Brad Smith brought a 30-year-old laptop to the House Judiciary Committee to illustrate the outdated nature of the Electronic Communications Privacy Act. (Image via House Judiciary Committee/@HouseJudiciary)
Microsoft President Brad Smith brought a 30-year-old laptop to the House Judiciary Committee to illustrate the outdated nature of the Electronic Communications Privacy Act. (Image via House Judiciary Committee/@HouseJudiciary)

The American Civil Liberties Union (ACLU) filed a motion today to join Microsoft’s lawsuit against the U.S. Justice Department. Microsoft filed the suit last month, claiming gag orders — which prevent the company from notifying customers when their data is seized by the government — are unconstitutional.

The ACLU seeks to join the suit on its own behalf, as an organization that uses Microsoft’s products. The non-profit endorses Microsoft’s claim that the secrecy orders violate the Fourth Amendment, which requires the government to notify citizens when their private property is searched or seized. Microsoft also argues that its First Amendment right to communicate openly with its customers is violated by the gag orders.

“A basic promise of our Constitution is that the government must notify you at some point when it searches or seizes your private information,” Alex Abdo, a senior staff attorney with the ACLU said in a press release. “Notice serves as a crucial check on executive power, and it has been a regular and constitutionally required feature of searches and seizures since the nation’s founding. The government has managed to circumvent this critical protection in the digital realm for decades, but Microsoft’s lawsuit offers the courts an opportunity to correct course.”

The suit targets Section 2705(b) of the Electronic Communications Privacy Act, a provision that Microsoft President and Chief Legal Officer Brad Smith has criticized as wildly outdated. Smith told GeekWire that recent events motivated the company to take legal action. In one case, Smith said, the government wanted to hold Microsoft in contempt of court for neglecting to turn over customers’ emails until the secrecy battle had been resolved.

Microsoft crunched the numbers and discovered over 2,500 secrecy orders in the past 18 months, 68 percent of which had no time limit.

Microsoft President and Chief Legal Officer (GeekWire File Photo)
Microsoft President and Chief Legal Officer (GeekWire File Photo)

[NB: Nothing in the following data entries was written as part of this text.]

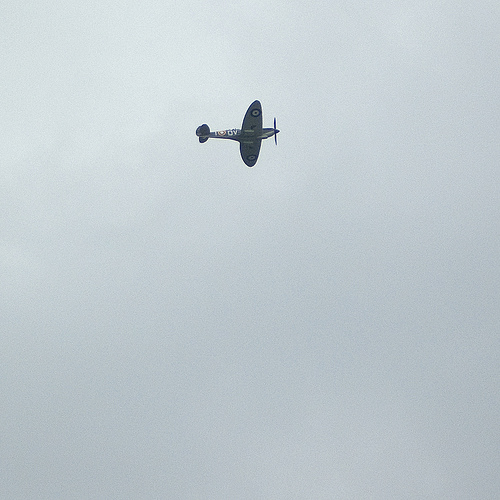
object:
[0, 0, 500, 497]
sky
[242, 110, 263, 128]
wing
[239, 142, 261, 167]
wing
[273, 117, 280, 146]
propellor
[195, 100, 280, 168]
plane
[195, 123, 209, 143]
tail wing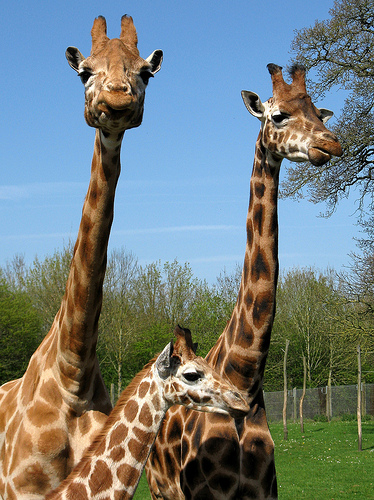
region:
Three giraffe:
[5, 5, 356, 487]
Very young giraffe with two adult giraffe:
[31, 318, 259, 498]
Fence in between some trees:
[278, 376, 373, 424]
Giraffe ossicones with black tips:
[260, 53, 315, 96]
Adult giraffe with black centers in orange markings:
[161, 54, 352, 498]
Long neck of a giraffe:
[51, 115, 147, 367]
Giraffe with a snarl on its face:
[56, 9, 189, 154]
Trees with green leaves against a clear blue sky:
[286, 20, 365, 413]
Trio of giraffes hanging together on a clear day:
[5, 3, 352, 494]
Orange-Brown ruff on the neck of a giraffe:
[38, 360, 152, 497]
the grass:
[290, 411, 338, 498]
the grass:
[316, 419, 343, 487]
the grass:
[292, 444, 319, 496]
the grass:
[305, 422, 343, 462]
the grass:
[309, 439, 349, 492]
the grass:
[319, 395, 351, 493]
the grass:
[309, 460, 323, 497]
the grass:
[329, 454, 352, 496]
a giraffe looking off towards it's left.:
[145, 319, 271, 439]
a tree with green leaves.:
[92, 249, 174, 403]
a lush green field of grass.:
[265, 420, 372, 498]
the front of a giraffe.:
[173, 412, 281, 499]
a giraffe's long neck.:
[218, 159, 289, 341]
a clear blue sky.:
[0, 0, 371, 309]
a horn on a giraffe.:
[291, 51, 318, 99]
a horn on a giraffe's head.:
[117, 5, 153, 48]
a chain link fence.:
[263, 380, 371, 424]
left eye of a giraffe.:
[129, 54, 160, 93]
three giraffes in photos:
[5, 21, 347, 498]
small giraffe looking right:
[100, 326, 233, 498]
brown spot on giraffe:
[122, 441, 148, 462]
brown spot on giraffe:
[114, 466, 135, 488]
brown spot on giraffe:
[107, 446, 124, 460]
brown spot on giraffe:
[94, 466, 115, 490]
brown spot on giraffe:
[123, 398, 135, 420]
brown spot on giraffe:
[141, 406, 152, 426]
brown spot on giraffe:
[25, 403, 54, 423]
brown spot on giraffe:
[64, 482, 85, 497]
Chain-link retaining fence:
[304, 385, 357, 424]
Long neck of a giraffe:
[239, 178, 281, 342]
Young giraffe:
[126, 320, 256, 428]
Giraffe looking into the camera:
[63, 11, 170, 139]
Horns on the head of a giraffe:
[259, 57, 316, 98]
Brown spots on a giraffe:
[18, 394, 83, 463]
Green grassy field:
[277, 433, 354, 498]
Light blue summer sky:
[178, 23, 262, 83]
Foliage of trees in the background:
[5, 305, 26, 359]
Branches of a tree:
[315, 6, 371, 90]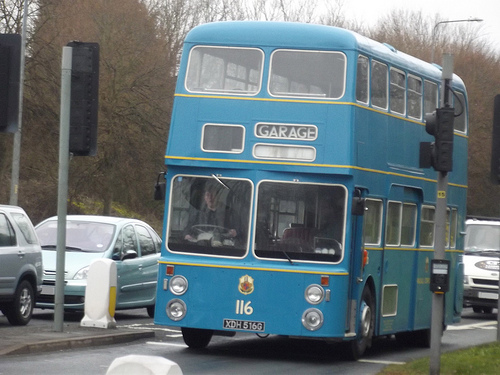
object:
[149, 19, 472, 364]
bus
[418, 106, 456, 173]
signal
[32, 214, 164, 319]
car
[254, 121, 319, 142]
license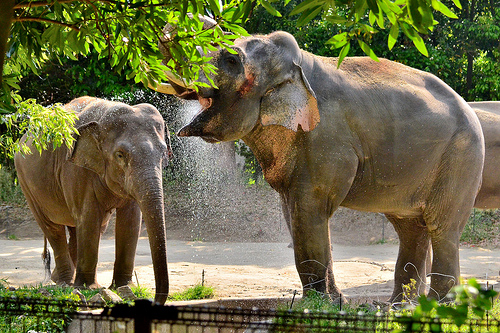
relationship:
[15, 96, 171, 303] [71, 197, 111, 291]
elephant has leg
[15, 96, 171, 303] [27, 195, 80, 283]
elephant has legs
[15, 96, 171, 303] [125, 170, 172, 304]
elephant has trunk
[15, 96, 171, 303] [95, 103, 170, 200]
elephant has face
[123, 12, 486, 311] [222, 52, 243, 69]
elephant has eye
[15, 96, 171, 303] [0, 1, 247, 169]
elephant in trees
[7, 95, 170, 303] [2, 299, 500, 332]
elephant inside fence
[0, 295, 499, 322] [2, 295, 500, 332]
top of fence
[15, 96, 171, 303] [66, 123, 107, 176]
elephant has ear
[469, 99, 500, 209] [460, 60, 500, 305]
elephant not seen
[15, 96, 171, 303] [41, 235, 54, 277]
elephant has tail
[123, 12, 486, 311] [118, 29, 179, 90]
elephant eating leaves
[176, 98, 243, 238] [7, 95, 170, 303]
water behind elephant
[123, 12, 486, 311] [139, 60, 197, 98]
elephant has tusk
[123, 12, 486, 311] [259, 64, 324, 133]
elephant has ear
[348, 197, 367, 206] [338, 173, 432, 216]
part of stomach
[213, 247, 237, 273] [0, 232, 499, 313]
part of floor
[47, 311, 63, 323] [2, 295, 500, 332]
edge of fence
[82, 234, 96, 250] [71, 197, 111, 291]
part of leg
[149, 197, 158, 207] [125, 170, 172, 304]
part of trunk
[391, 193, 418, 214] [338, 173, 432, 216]
edge of stomach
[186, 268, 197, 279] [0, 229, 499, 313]
part of floor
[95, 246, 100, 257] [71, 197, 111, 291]
edge of leg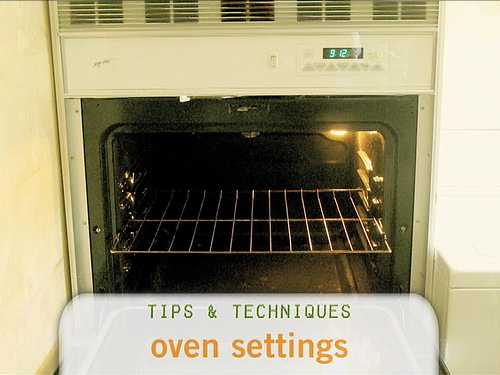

“We’re raising this because of the implications for where technology is going,” said Smith. “We’re bringing this to a courthouse in what properly has become known as Cloud City. This is about the future of cloud technology. It’s about the future of privacy in the cloud. I think the issue is the right issue at the right time at the right place.”

Microsoft’s lawsuit is the latest front in an ongoing battle between the government and tech companies over issues of privacy and security. The most high-profile example was the clash between the FBI and Apple, over a suspected terrorist’s encrypted iPhone, that played out earlier this year. Microsoft, along with other tech giants, supported Apple in that fight.

“People do not give up their rights when they move their private information from physical storage to the cloud,” Microsoft said in its complaint against the Justice Department. “Microsoft therefore asks the Court to declare that Section 2705(b) is unconstitutional on its face.”